Le
premier plan de Tristana cadre Tolède, la ville de la
jeunesse de Luis Buñuel où il allait avec Salvador Dali et Federico
Garcia Lorca passer du bon temps, manger, boire, visiter les musées.
Même si le nom de la ville espagnole n'est jamais citée et que la
date où se déroule le film n'est pas précisée, il est possible de
comprendre que tout se passe dans les années 1920, en tout cas
pendant la république et avant le pronunciamiento de Franco et ses
sbires. Don Lope (Fernando Rey) se considère en effet comme un athée
et il ne s'en cache pas. C'est ainsi une époque révolue que le
cinéaste évoque pour son troisième film espagnol après Las
Hurdes en 1937 et Viridiana en 1961.
Don
Lope est un homme dans la cinquantaine, un vieux beau qui s'est vu
confié la garde d'une pupille, la belle et jeune Tristana (Catherine
Deneuve).
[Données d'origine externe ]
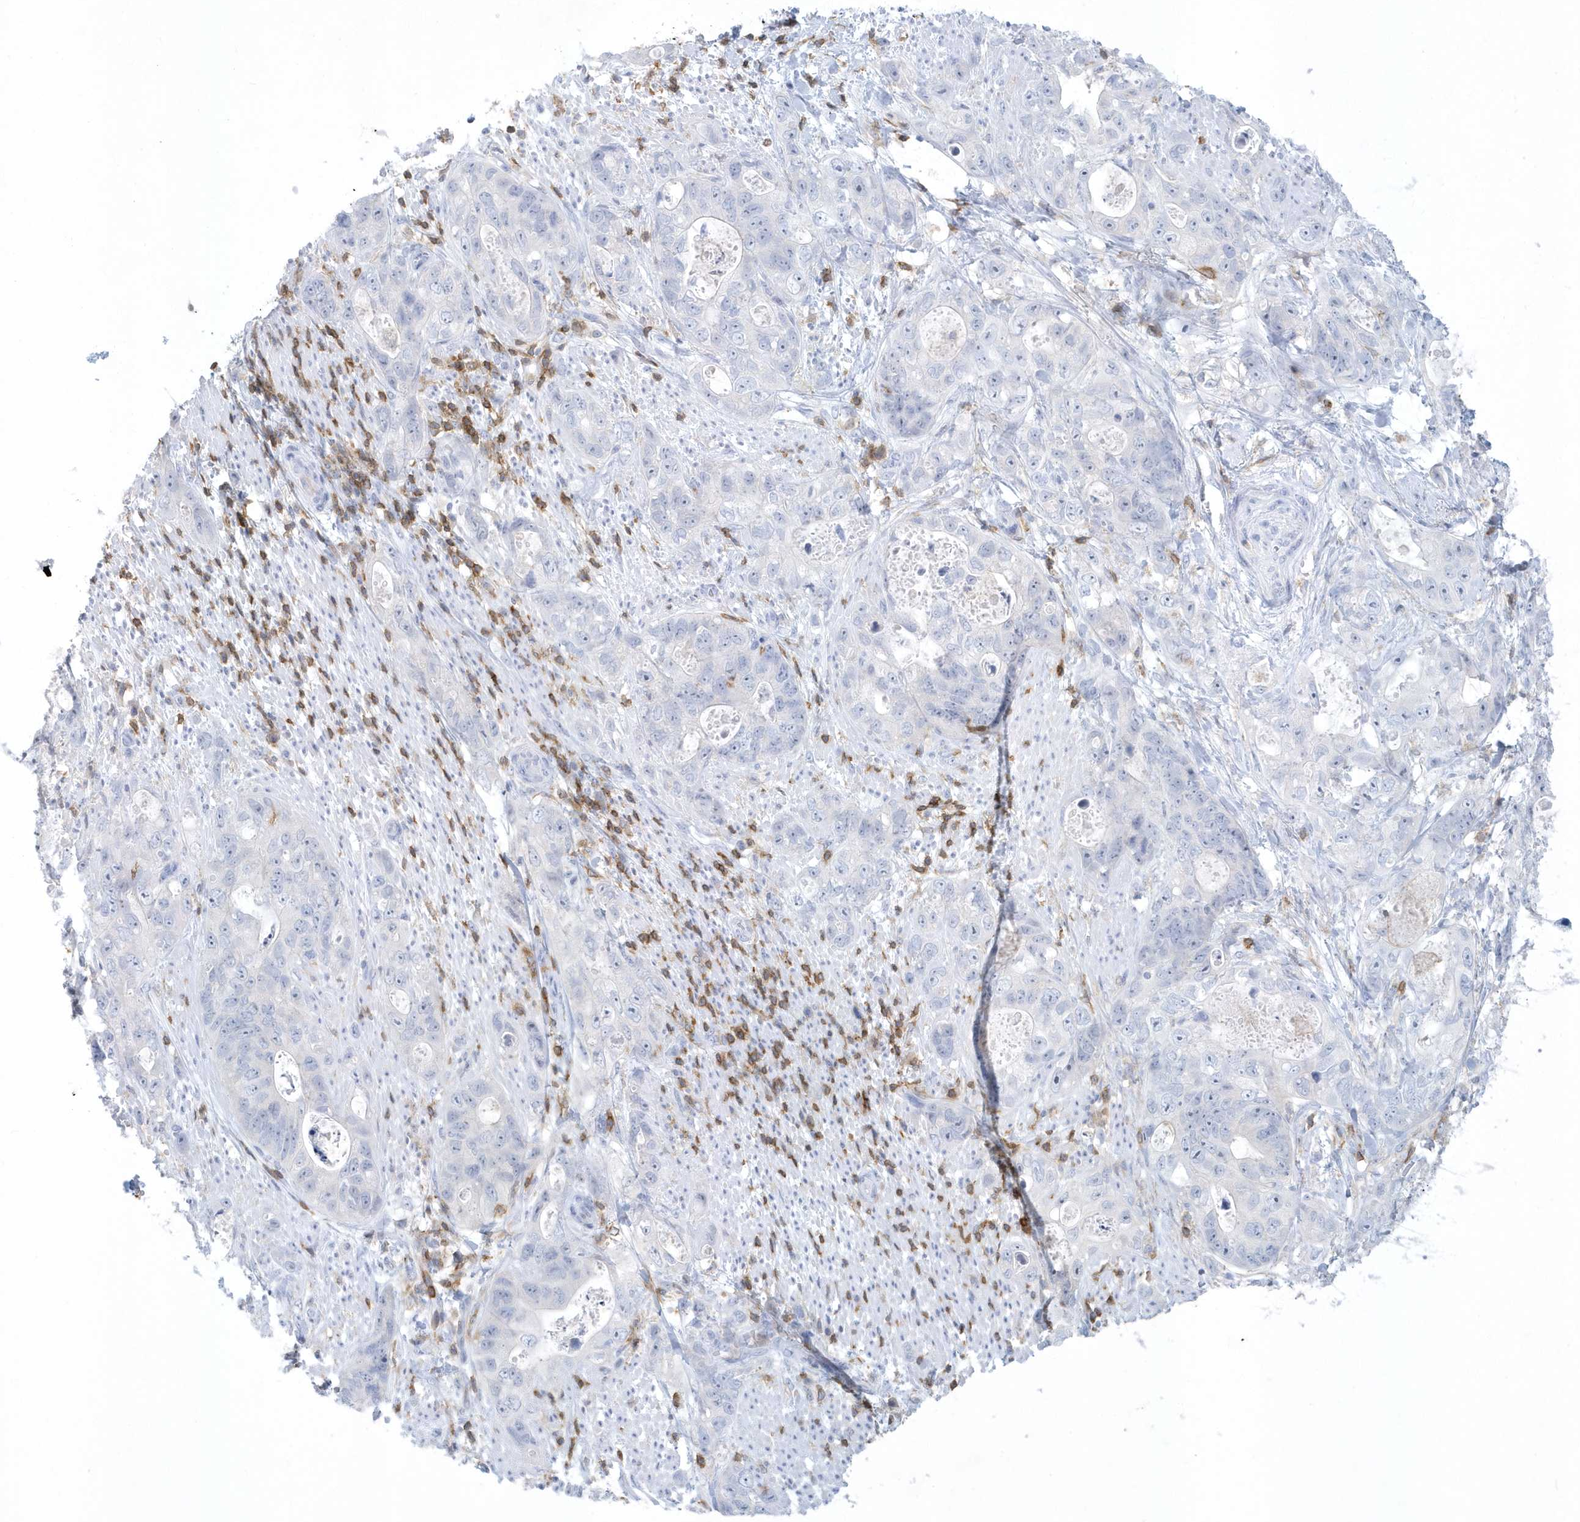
{"staining": {"intensity": "negative", "quantity": "none", "location": "none"}, "tissue": "stomach cancer", "cell_type": "Tumor cells", "image_type": "cancer", "snomed": [{"axis": "morphology", "description": "Adenocarcinoma, NOS"}, {"axis": "topography", "description": "Stomach"}], "caption": "An image of adenocarcinoma (stomach) stained for a protein reveals no brown staining in tumor cells.", "gene": "PSD4", "patient": {"sex": "female", "age": 89}}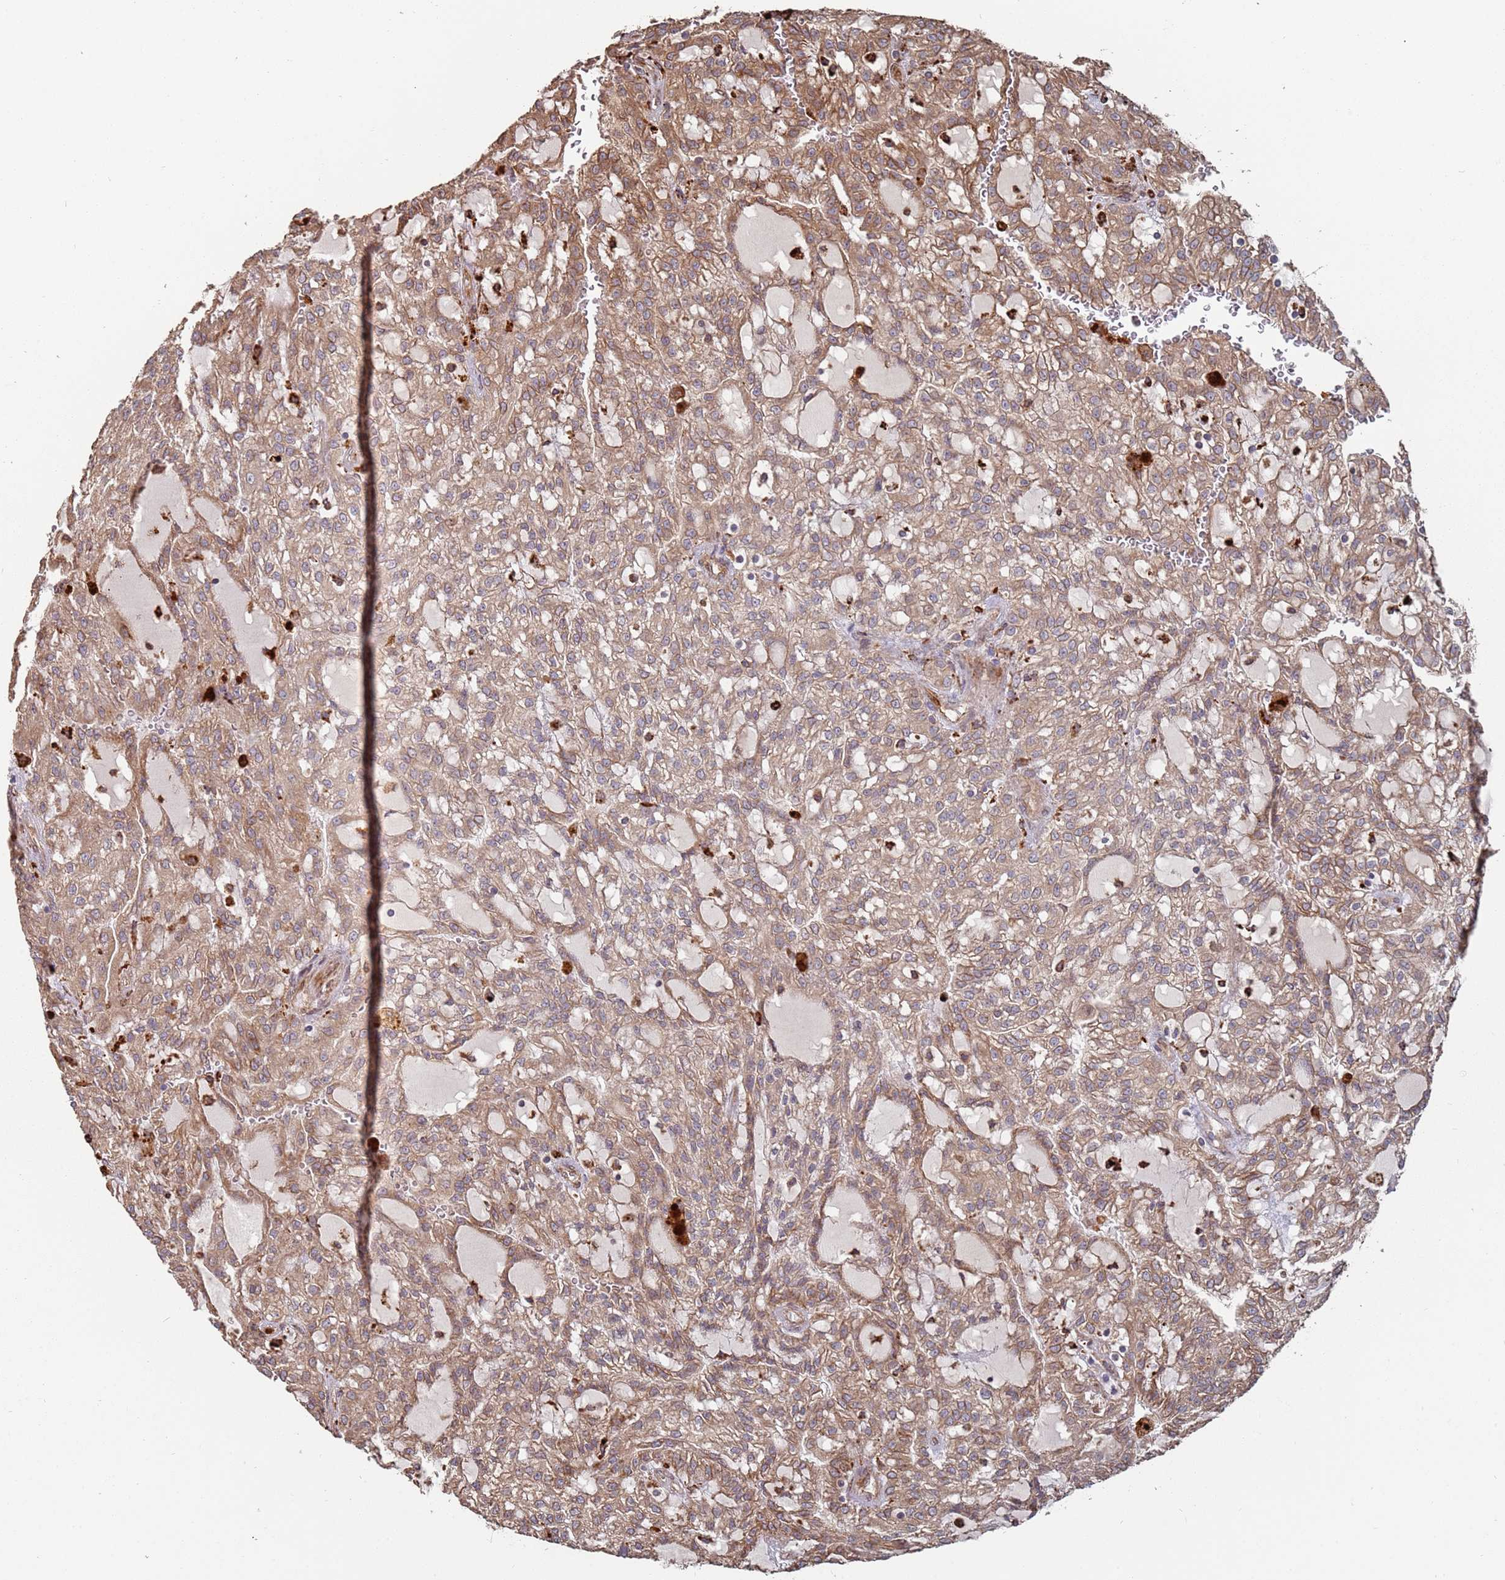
{"staining": {"intensity": "moderate", "quantity": ">75%", "location": "cytoplasmic/membranous"}, "tissue": "renal cancer", "cell_type": "Tumor cells", "image_type": "cancer", "snomed": [{"axis": "morphology", "description": "Adenocarcinoma, NOS"}, {"axis": "topography", "description": "Kidney"}], "caption": "IHC photomicrograph of neoplastic tissue: renal adenocarcinoma stained using IHC exhibits medium levels of moderate protein expression localized specifically in the cytoplasmic/membranous of tumor cells, appearing as a cytoplasmic/membranous brown color.", "gene": "LACC1", "patient": {"sex": "male", "age": 63}}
Innocente, elle ne voit pas que son tuteur élabore des
sentiments à son encontre. Il la tutoie et elle le vouvoie (il faut
d'abord s'habituer au doublage de cette coproduction européenne,
Fernando Rey n'a pas sa propre voix comme dans Le Charme discret
de la bourgeoisie). Rentier, après avoir passé sa journée au
café avec ses amis de la même classe sociale, il rentre et Tristana
vient lui apporter ses pantoufles, elle s'agenouille, lui retire ses
souliers et enfile les pantoufles.
Don
Lope a des principes, oh, ça oui. Tristana ne peut pas sortir dehors
toute seule. Elle doit être accompagnée de la bonne Saturna (Lola
Gaos) mère d'un fils muet prénommé Saturno (Jesus Fernandez) dont
elle ne sait que faire. Il devient trop vieux pour l'institution et
n'aime pas travailler. Lors de leurs promenades, Tristana rentre un
jour dans la cour d'une maison et croise le regard bleu d'Horacio
(Franco Nero), un artiste peintre Bohème. Il veut faire son
portrait, ils s'embrassent, bien plus fougueusement que quand Don
Lope l'a embrassée.
Car
le vieil homme a des sentiments pour sa fille adoptive. Luis Buñuel
procède par ellipse fulgurante. D'un plan à un autre, on apprend
que Lope a épousé Tristana. Il est son père et son mari, comme il
le dit. Plus tard, Tristana s'enfuira avec Horacio loin de Tolède,
presque avec l'assentiment de Don Lope, là encore une ellipse de
deux ans fait avancer le récit à toute vitesse. Entre le bel
artiste et le vieux déliquescent, Tristana choisit la jeunesse et
elle le fait ressentir avec mépris et insolence à Don Lope, le
libertaire la laisse libre de partir comme de revenir.
La
transformation de Don Lope passe par l'abandon de ses petites
habitudes. Don Lope rencontre un jour lors d'une promenade une
vieille dame qui l'insulte et elle le vilipende en retour. Il s'agit
de sa sœur aînée qui possède la fortune de la famille. Elle meurt
avant lui. Plus tard, il calmera son anticléricalisme et offrira du
chocolat chaud à trois curés, dans l'une de ces scènes aux
dialogues compassés dont Luis Buñuel a le secret de rendre
passionnantes. Ses pairs du club qu'il fréquente commencent à
médire sur lui, sur son physique dégradé et la fuite de Tristana.
Elle
était enfant, elle est devenue femme. Elle n'aura plus à mettre ces
pantoufles qu'elle jette à la poubelle. Mais Luis Buñuel continue à
parler des pieds et commet la folie d'amputer la jambe droite de
Tristana. Elle claudique mais reste terriblement belle. Devant
Saturno dans un bosquet qui demande à la voir, elle se met sur son
balcon, après avoir posé sa jambe de bois, et Luis Buñuel ne filme
que son visage, sans dialogue, sans musique, juste le chant des
oiseaux, il filme le mystère de Catherine Deneuve, son sourire
énigmatique qui esquisse autant la folie que le désir.